The pharmaceutical composition according to claim 13, which comprises 2% to 5% by weight of cytarabine, 0.1% to 1.5% by weight of an anthracycline antibiotic, and 6% to 12% by weight of hydrogenation. Soy phosphatidylcholine or distearoylphosphatidylcholine, 1% to 3% by weight of methoxypolyethylene glycol-distearoylphosphatidylethanolamine, 1% to 3% by weight of cholesterol And 75% to 85% by weight of sucrose.
A pharmaceutical composition comprising the nanolipid microparticle composition of any one of claims 1 to 11 and a pharmaceutically acceptable carrier, and the pharmaceutical composition comprises from 1% to 7% by weight of arabinose Cytosine, 0.1% to 3% by weight of anthracycline antibiotic, 5% to 20% by weight of hydrogenated soybean phosphatidylcholine or distearoylphosphatidylcholine, 0.5% to 10% by weight The distearoylphosphatidylglycerol, 0.5% to 5% by weight of cholesterol and 65% to 90% by weight of sucrose.
The pharmaceutical composition according to claim 15, which comprises 2% to 5% by weight of cytarabine, 0.1% to 1.5% by weight of an anthracycline antibiotic, and 12% to 18% by weight of hydrogenation. Soy phosphatidylcholine or distearoylphosphatidylcholine, 2% to 5% by weight of distearoylphosphatidylglycerol, 0.5% to 2% by weight of cholesterol and 70% to 80% by weight % sucrose.
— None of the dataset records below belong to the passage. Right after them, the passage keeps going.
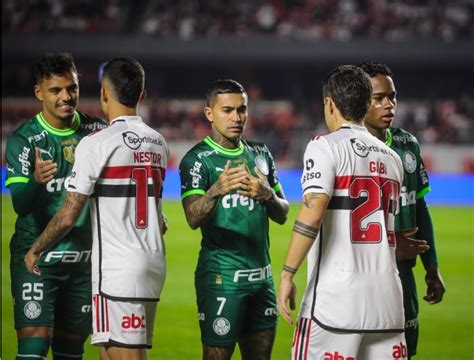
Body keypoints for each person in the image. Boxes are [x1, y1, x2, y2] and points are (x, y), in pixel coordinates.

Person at [24, 57, 169, 360]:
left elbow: (68, 214)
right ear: (141, 95)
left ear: (104, 93)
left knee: (127, 356)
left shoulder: (96, 143)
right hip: (152, 263)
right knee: (107, 352)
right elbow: (160, 219)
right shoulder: (158, 142)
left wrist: (36, 248)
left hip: (118, 272)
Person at [278, 65, 408, 359]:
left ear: (329, 103)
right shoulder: (392, 158)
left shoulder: (324, 147)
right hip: (388, 303)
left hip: (334, 305)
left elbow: (312, 213)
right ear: (365, 104)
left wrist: (288, 274)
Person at [4, 52, 106, 359]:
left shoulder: (98, 133)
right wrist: (36, 181)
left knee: (71, 347)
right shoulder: (25, 140)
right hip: (37, 261)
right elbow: (20, 207)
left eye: (71, 88)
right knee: (34, 343)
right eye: (56, 90)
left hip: (82, 262)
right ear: (39, 93)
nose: (66, 97)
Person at [179, 79, 289, 360]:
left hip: (262, 279)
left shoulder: (261, 154)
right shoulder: (197, 160)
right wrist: (216, 189)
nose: (236, 117)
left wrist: (268, 195)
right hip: (221, 279)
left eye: (242, 110)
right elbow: (192, 218)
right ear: (209, 113)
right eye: (227, 110)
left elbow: (283, 213)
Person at [359, 62, 446, 359]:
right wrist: (392, 248)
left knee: (405, 353)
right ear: (359, 99)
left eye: (392, 97)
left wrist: (431, 267)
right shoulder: (346, 150)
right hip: (362, 279)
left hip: (404, 276)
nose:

The pharmaceutical composition according to any one of claims 12 to 16, wherein the nanolipid microparticles are in a liquid state or a freeze-dried state.
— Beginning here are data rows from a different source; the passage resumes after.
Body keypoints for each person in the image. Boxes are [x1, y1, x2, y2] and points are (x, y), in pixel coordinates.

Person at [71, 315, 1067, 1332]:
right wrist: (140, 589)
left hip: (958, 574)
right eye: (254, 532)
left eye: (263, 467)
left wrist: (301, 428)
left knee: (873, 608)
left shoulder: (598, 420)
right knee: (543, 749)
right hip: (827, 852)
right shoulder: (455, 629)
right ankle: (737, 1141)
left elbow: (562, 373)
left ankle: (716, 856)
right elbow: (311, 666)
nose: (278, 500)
Use of the nanolipid microparticle composition according to any one of claims 1 to 11 or the pharmaceutical composition according to any one of claims 12 to 17 for the preparation of a medicament for treating a hematopoietic proliferative disorder.
The use according to claim 18, wherein said hematopoietic system proliferative disorder is leukemia, malignant lymphoma or multiple myeloma, preferably said hematopoietic proliferative disorder is selected from myelodysplastic syndrome, myeloid leukemia Lymphocytic leukemia, granulocytic leukemia, monocytic leukemia, monocytic leukemia, and T cell leukemia.